▶ Task requirements
In the entries below, find each line with the word "State" and pull it out.

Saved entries
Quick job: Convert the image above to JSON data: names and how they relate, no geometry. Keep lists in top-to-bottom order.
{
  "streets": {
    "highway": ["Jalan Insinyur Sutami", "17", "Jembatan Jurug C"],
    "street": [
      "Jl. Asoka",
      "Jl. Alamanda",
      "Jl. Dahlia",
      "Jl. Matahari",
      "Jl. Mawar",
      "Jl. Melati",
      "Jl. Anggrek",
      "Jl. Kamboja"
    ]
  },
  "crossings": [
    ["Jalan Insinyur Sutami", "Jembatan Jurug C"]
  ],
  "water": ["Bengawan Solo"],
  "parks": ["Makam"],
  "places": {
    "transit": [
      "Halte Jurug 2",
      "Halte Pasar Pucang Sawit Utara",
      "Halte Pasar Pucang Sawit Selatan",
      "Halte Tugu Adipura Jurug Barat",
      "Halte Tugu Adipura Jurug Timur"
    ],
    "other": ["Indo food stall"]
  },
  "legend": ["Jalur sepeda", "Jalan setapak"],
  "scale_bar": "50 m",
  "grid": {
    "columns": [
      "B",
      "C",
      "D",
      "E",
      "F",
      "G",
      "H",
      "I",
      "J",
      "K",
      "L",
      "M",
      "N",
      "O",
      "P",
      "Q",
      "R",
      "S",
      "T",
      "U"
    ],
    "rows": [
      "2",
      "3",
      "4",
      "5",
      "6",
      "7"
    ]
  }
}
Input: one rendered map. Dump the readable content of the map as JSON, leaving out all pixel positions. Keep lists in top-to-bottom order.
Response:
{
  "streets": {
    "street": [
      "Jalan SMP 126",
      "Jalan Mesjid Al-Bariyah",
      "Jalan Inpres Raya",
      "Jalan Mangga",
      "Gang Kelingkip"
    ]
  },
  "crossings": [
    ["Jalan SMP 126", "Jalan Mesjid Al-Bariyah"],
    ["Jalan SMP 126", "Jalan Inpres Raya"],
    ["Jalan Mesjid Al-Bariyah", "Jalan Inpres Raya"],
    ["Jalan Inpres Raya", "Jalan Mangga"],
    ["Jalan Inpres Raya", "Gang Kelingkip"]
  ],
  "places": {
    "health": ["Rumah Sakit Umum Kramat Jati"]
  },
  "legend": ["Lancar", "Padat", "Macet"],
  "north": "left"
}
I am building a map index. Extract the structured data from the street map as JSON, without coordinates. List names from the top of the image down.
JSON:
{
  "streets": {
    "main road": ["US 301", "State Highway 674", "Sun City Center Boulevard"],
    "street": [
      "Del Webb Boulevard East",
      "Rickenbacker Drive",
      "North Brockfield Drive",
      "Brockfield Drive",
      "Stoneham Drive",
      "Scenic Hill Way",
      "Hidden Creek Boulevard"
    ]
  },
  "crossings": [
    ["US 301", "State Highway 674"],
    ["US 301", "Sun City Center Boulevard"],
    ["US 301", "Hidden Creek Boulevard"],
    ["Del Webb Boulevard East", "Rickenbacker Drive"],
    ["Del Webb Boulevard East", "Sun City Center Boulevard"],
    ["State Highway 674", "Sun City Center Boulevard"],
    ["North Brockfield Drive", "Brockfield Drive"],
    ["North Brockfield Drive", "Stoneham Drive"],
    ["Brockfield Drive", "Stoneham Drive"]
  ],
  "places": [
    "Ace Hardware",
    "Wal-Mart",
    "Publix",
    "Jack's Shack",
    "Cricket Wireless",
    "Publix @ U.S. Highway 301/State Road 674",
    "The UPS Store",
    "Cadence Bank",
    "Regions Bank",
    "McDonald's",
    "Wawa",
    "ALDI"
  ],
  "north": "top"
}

▶ Answer to the exercise
    "main road": ["US 301", "State Highway 674", "Sun City Center Boulevard"],
    ["US 301", "State Highway 674"],
    ["State Highway 674", "Sun City Center Boulevard"],
    "Publix @ U.S. Highway 301/State Road 674",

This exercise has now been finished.